Activity
The word "with" occurs in some lines of the data. Return each such line.

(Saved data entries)
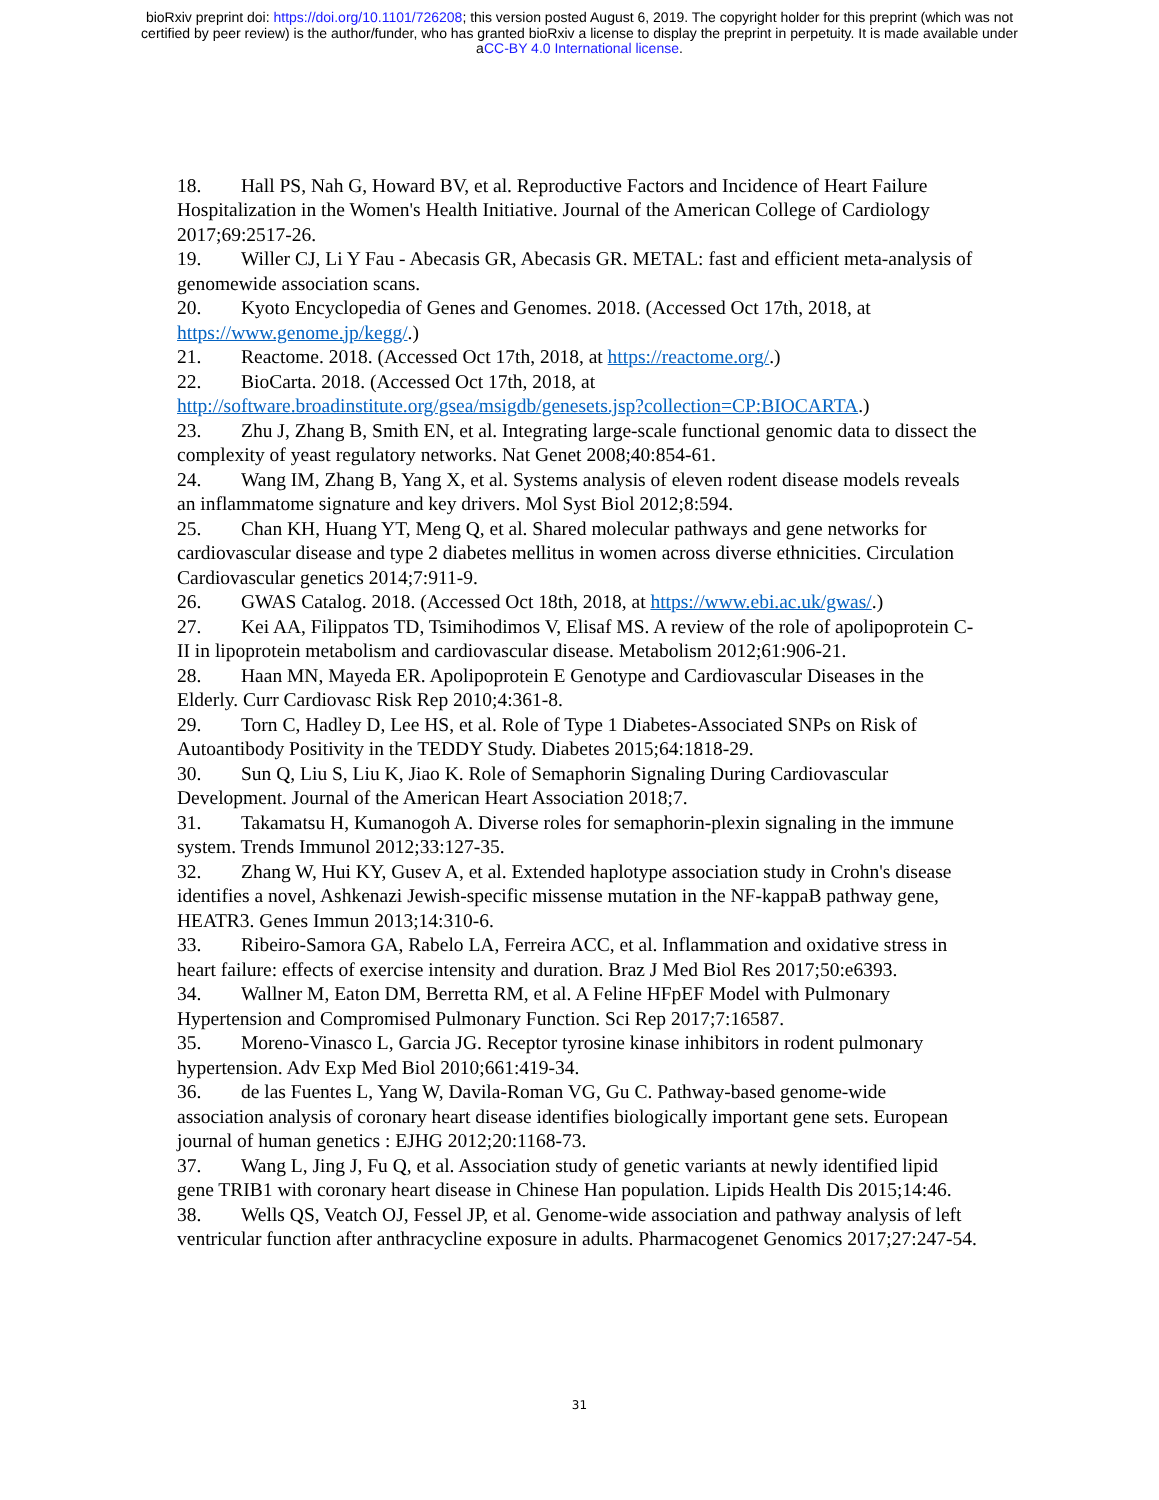bioRxiv preprint doi: https://doi.org/10.1101/726208; this version posted August 6, 2019. The copyright holder for this preprint (which was not
certified by peer review) is the author/funder, who has granted bioRxiv a license to display the preprint in perpetuity. It is made available under
aCC-BY 4.0 International license.
18. Hall PS, Nah G, Howard BV, et al. Reproductive Factors and Incidence of Heart Failure Hospitalization in the Women's Health Initiative. Journal of the American College of Cardiology 2017;69:2517-26.
19. Willer CJ, Li Y Fau - Abecasis GR, Abecasis GR. METAL: fast and efficient meta-analysis of genomewide association scans.
20. Kyoto Encyclopedia of Genes and Genomes. 2018. (Accessed Oct 17th, 2018, at https://www.genome.jp/kegg/.)
21. Reactome. 2018. (Accessed Oct 17th, 2018, at https://reactome.org/.)
22. BioCarta. 2018. (Accessed Oct 17th, 2018, at http://software.broadinstitute.org/gsea/msigdb/genesets.jsp?collection=CP:BIOCARTA.)
23. Zhu J, Zhang B, Smith EN, et al. Integrating large-scale functional genomic data to dissect the complexity of yeast regulatory networks. Nat Genet 2008;40:854-61.
24. Wang IM, Zhang B, Yang X, et al. Systems analysis of eleven rodent disease models reveals an inflammatome signature and key drivers. Mol Syst Biol 2012;8:594.
25. Chan KH, Huang YT, Meng Q, et al. Shared molecular pathways and gene networks for cardiovascular disease and type 2 diabetes mellitus in women across diverse ethnicities. Circulation Cardiovascular genetics 2014;7:911-9.
26. GWAS Catalog. 2018. (Accessed Oct 18th, 2018, at https://www.ebi.ac.uk/gwas/.)
27. Kei AA, Filippatos TD, Tsimihodimos V, Elisaf MS. A review of the role of apolipoprotein C-II in lipoprotein metabolism and cardiovascular disease. Metabolism 2012;61:906-21.
28. Haan MN, Mayeda ER. Apolipoprotein E Genotype and Cardiovascular Diseases in the Elderly. Curr Cardiovasc Risk Rep 2010;4:361-8.
29. Torn C, Hadley D, Lee HS, et al. Role of Type 1 Diabetes-Associated SNPs on Risk of Autoantibody Positivity in the TEDDY Study. Diabetes 2015;64:1818-29.
30. Sun Q, Liu S, Liu K, Jiao K. Role of Semaphorin Signaling During Cardiovascular Development. Journal of the American Heart Association 2018;7.
31. Takamatsu H, Kumanogoh A. Diverse roles for semaphorin-plexin signaling in the immune system. Trends Immunol 2012;33:127-35.
32. Zhang W, Hui KY, Gusev A, et al. Extended haplotype association study in Crohn's disease identifies a novel, Ashkenazi Jewish-specific missense mutation in the NF-kappaB pathway gene, HEATR3. Genes Immun 2013;14:310-6.
33. Ribeiro-Samora GA, Rabelo LA, Ferreira ACC, et al. Inflammation and oxidative stress in heart failure: effects of exercise intensity and duration. Braz J Med Biol Res 2017;50:e6393.
34. Wallner M, Eaton DM, Berretta RM, et al. A Feline HFpEF Model with Pulmonary Hypertension and Compromised Pulmonary Function. Sci Rep 2017;7:16587.
35. Moreno-Vinasco L, Garcia JG. Receptor tyrosine kinase inhibitors in rodent pulmonary hypertension. Adv Exp Med Biol 2010;661:419-34.
36. de las Fuentes L, Yang W, Davila-Roman VG, Gu C. Pathway-based genome-wide association analysis of coronary heart disease identifies biologically important gene sets. European journal of human genetics : EJHG 2012;20:1168-73.
37. Wang L, Jing J, Fu Q, et al. Association study of genetic variants at newly identified lipid gene TRIB1 with coronary heart disease in Chinese Han population. Lipids Health Dis 2015;14:46.
38. Wells QS, Veatch OJ, Fessel JP, et al. Genome-wide association and pathway analysis of left ventricular function after anthracycline exposure in adults. Pharmacogenet Genomics 2017;27:247-54.
31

Result below
34. Wallner M, Eaton DM, Berretta RM, et al. A Feline HFpEF Model with Pulmonary Hypertension and Compromised Pulmonary Function. Sci Rep 2017;7:16587.
37. Wang L, Jing J, Fu Q, et al. Association study of genetic variants at newly identified lipid gene TRIB1 with coronary heart disease in Chinese Han population. Lipids Health Dis 2015;14:46.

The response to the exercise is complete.